もちろん、クラウドスパイアが素晴らしいゲーム体験ではないと言っているわけではないし、フェーズ間の切り替えもそれほど難しくはない。クラウドスパイアの仕組みを教えること自体は問題ではなく、多くのプレイヤーを圧倒するのはその戦略である。しかし、挑戦する意欲のあるプレイヤーにとっては、やりがいのある要素が満載だ。敵の要塞に向かって部隊を強制的に移動させるシステムは秀逸で、ゲームのプレイスタイルや配置のタイミングなどに大きな影響を及ぼす。これに、より自由に移動できるヒーローを組み合わせれば、連携がうまくいけば大きなダメージを与えられる。

このシステムが強制的に衝突を引き起こす点も興味深い。この手のゲームでは、プレイヤーが望んだ時だけ衝突が起こることが多く、そのためゲームが面白くない要素が欠けてしまうことがある。強制的に衝突が起こることで、構築するもの、使うリソース、無駄にしているかもしれないコマンドポイントについて、考え方が変わる。Cloudspireはほぼ戦略だけで成り立っており、運の要素はほとんどなく、その重厚さが魅力だ。
特定のプレーヤーにとっては支払う金額に見合う価値があるだろう。初期費用が高額なので、レビューや動画をチェックして、自分に合うかどうかをよく見極めよう。
FAQ
Cloudspireはソロプレイできますか?また、協力プレイ要素はありますか?
はい、このゲームはソロプレイでも友達との協力プレイでも楽しめます。ゲームにはソロプレイ用と協力プレイ用のシナリオブックが付属していますが、私の経験では対戦プレイのみでした。

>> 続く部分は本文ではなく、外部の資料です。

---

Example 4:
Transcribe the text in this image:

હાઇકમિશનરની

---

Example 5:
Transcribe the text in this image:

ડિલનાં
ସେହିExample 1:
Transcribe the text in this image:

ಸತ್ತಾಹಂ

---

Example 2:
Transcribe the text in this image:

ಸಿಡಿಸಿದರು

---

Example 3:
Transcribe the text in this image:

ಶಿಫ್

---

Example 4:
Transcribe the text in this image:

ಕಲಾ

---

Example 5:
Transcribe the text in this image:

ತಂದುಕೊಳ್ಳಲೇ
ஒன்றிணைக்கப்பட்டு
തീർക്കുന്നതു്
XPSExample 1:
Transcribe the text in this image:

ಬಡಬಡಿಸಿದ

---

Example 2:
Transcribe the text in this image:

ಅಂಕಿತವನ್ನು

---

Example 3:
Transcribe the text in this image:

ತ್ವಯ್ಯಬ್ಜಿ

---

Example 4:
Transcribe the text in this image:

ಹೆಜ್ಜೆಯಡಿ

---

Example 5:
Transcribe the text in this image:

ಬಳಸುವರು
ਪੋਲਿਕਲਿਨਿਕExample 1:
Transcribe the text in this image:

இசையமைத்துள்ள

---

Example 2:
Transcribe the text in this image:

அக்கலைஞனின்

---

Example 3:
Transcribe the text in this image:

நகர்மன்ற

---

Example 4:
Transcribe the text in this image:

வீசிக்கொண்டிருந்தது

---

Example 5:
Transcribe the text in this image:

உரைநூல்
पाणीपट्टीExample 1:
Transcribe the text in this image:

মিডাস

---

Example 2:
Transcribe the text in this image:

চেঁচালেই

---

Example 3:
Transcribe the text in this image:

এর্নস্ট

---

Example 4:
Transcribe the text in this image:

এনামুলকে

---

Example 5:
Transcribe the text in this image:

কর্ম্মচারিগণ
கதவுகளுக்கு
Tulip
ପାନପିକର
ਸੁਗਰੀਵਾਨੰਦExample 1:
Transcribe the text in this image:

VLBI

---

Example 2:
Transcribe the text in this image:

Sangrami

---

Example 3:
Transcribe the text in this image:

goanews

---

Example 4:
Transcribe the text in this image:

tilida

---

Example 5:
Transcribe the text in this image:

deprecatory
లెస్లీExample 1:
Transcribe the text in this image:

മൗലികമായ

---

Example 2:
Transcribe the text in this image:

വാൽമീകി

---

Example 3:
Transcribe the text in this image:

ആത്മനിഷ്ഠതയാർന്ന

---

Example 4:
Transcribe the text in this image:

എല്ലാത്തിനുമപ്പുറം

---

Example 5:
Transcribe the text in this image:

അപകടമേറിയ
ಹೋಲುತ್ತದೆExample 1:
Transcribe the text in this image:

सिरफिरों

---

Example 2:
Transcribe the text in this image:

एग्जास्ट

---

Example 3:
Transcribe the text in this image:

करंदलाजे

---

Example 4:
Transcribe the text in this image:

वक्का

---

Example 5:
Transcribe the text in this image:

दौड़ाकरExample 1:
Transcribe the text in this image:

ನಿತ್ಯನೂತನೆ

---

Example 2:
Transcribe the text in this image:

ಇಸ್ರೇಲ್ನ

ボードゲーム初心者なのですが、このゲームはおすすめですか?
テーブル上で本格的なタワーディフェンスゲームを楽しめる作品はそう多くありません。本作はビデオゲームプレイヤーにとって非常に魅力的な体験となるでしょう。ただし、複雑さとプレイ時間への投資は相当なものです。
他にどんなゲームをビデオゲーマーにおすすめしますか?
Chip Theory Gamesの別のゲーム、『The Elder Scrolls: Betrayal of the Second Era』もおすすめです。こちらもかなりボリュームのあるゲームですが、協力プレイができるので、情報を調べたり、仲間と協力したりできます。
他に、非対称なパワーバランスを持つゲームで試してみるべきものはありますか?
ボードゲームにおける非対称性はますます人気が高まっています。プレイヤー固有の能力がゲームのリプレイ性を高め、投資した時間をより長く楽しめるようになります。『Root』はおそらく最も人気のある非対称派閥ゲームであり、素晴らしい体験を提供してくれます。プレイにはかなりの時間を要しますが、非常に満足感のあるゲームです。